Experiment with generating java classes on the fly for date formatting.
The DateTimeFormatter in the standard library parses the dateformat into a set of objects, which are successively called to parse or generate output. This suggests an optimization of generating code specified to the particular format, and that's what this library does.
Preliminary results suggest it's significantly faster than the standard library DateTimeFormatter class (see https://justinblank.com/experiments/speedingupdateformats.html for data).
You can generate formatters from a format pattern. Supported patterns have the same semantics as the DateTimeFormatter from the standard library. Not all of its pattern elements are supported yet, with the supported options enumerated in TemporalFormatterPatternParser.
TemporalFormatter formatter = TemporalFormatCreator.generateFormatter("yyyy-MM-dd");
formatter.format(Instant.now()); // "2022-04-21"

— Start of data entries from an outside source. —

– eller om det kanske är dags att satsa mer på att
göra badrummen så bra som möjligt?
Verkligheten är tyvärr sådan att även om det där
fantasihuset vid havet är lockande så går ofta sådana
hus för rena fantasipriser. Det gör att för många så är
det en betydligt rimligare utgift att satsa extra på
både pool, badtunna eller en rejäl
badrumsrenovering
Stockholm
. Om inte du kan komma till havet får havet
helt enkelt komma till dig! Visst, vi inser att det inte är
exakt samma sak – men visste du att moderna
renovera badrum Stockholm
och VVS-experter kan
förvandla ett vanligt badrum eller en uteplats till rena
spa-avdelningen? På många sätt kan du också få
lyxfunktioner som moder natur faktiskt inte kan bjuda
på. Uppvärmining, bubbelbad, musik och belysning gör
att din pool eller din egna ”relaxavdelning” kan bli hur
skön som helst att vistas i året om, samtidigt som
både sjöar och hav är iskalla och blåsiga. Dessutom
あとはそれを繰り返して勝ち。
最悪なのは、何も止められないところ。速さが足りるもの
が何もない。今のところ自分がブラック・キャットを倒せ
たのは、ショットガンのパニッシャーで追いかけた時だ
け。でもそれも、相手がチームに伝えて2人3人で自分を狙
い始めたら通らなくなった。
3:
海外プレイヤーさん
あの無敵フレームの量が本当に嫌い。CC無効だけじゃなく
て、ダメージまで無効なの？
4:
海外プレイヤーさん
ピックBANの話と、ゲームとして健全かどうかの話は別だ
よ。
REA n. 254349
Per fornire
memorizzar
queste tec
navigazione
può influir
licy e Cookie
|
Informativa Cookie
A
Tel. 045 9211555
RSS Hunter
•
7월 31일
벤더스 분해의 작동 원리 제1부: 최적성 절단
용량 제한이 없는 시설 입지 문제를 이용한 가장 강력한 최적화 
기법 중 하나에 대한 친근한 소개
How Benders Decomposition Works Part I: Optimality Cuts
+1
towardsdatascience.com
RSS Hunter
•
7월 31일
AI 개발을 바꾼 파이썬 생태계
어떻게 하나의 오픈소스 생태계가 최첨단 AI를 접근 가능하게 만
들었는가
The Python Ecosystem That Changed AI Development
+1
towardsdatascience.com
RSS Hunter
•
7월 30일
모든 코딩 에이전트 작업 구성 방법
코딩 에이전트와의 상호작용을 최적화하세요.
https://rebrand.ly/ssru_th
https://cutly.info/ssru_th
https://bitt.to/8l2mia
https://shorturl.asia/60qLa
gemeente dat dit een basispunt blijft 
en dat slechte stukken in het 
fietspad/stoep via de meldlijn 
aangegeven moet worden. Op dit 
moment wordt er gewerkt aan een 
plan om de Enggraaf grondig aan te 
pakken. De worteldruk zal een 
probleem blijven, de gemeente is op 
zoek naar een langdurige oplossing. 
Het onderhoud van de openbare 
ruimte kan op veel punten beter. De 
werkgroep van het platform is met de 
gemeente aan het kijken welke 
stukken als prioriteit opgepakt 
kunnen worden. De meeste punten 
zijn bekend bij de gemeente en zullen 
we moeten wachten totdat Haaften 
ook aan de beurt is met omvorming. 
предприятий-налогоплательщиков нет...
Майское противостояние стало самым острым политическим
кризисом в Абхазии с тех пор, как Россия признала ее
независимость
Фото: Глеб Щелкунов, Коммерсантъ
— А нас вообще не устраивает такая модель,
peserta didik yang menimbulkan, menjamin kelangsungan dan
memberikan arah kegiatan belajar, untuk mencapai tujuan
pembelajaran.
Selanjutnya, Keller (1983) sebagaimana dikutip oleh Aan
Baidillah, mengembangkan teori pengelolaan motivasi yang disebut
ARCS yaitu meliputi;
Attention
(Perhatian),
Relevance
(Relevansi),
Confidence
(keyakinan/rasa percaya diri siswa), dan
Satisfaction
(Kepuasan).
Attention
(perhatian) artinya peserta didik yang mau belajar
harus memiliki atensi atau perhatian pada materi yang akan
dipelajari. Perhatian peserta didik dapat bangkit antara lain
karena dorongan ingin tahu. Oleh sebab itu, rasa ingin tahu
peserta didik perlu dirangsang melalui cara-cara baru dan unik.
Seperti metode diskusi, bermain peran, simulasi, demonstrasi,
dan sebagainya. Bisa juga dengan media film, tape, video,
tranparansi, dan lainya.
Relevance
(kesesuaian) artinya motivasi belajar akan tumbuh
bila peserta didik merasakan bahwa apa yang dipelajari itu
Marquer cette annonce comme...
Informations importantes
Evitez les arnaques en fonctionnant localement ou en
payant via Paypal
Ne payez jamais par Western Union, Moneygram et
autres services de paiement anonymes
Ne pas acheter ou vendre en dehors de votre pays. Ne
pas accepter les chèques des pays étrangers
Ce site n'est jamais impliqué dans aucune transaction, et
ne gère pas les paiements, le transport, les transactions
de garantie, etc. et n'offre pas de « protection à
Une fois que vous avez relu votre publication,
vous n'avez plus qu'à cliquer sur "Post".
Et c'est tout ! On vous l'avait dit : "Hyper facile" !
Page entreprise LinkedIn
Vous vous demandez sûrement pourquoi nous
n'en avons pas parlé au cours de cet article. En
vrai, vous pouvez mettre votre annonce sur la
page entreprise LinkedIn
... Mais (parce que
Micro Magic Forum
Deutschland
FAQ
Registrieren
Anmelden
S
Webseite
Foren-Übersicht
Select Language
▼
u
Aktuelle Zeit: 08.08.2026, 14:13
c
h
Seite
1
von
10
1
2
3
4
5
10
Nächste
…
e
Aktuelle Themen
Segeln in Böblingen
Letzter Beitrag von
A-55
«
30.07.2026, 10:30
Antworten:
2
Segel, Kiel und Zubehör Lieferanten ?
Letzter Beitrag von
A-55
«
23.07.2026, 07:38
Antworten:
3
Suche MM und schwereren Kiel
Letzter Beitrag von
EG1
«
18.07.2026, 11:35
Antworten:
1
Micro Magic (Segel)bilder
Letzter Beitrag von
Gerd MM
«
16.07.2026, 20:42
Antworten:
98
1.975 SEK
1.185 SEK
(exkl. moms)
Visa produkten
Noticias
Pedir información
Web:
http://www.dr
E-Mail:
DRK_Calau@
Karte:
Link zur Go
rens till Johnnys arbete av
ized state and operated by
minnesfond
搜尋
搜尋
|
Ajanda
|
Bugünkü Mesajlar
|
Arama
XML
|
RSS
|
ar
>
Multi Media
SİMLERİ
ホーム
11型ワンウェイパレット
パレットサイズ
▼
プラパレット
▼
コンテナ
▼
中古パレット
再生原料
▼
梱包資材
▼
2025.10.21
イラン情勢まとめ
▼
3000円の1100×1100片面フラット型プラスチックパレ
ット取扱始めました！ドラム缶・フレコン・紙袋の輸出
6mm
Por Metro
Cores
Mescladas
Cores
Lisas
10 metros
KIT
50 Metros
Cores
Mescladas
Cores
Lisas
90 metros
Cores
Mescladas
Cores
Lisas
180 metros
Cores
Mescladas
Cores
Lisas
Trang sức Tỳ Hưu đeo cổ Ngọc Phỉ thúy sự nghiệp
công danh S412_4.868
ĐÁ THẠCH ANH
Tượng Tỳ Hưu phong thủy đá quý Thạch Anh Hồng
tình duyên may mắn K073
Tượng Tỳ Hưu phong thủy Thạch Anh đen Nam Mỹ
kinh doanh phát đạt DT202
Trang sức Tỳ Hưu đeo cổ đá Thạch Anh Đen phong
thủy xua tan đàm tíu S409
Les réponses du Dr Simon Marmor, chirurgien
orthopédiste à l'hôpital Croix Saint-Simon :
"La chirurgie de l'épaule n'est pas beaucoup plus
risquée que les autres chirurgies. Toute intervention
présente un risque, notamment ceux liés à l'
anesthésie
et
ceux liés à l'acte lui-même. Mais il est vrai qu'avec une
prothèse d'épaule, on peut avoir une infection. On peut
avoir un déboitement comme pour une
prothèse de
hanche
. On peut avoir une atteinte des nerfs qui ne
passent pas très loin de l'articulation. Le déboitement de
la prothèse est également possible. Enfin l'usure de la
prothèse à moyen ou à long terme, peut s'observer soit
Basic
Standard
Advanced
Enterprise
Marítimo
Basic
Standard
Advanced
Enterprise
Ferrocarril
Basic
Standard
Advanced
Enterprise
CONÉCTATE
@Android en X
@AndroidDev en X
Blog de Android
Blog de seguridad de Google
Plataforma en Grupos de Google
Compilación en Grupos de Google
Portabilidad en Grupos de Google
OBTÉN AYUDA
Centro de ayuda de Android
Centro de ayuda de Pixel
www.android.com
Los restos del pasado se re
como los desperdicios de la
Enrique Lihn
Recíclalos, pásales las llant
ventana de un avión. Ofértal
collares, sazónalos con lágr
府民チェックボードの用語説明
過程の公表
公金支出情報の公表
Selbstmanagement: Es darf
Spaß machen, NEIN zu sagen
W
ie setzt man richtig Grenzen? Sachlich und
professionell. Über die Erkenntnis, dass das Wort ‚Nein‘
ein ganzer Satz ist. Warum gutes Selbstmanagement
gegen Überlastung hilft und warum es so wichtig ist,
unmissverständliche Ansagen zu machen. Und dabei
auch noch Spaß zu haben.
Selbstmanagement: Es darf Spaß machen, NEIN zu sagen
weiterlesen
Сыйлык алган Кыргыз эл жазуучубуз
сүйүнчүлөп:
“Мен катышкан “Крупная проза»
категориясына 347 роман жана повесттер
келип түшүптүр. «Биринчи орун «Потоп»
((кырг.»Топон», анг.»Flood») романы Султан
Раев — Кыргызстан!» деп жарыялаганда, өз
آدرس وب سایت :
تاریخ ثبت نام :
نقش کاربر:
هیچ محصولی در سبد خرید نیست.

The library also provides some builtin formatters:
StandardFormats.ISO_LOCAL_DATE_TIME.format(Instant.now());
StandardFormats.ISO_LOCAL_TIME.format(Instant.now());
StandardFormats.ISO_LOCAL_DATE.format(Instant.now());
Parsing strings into date/time values is not currently supported, but will probably be implemented in the future.
Requires Java 11, builds with maven.
The generated classes are built with Java 8, so they can be precompiled, and included in an application running java 8.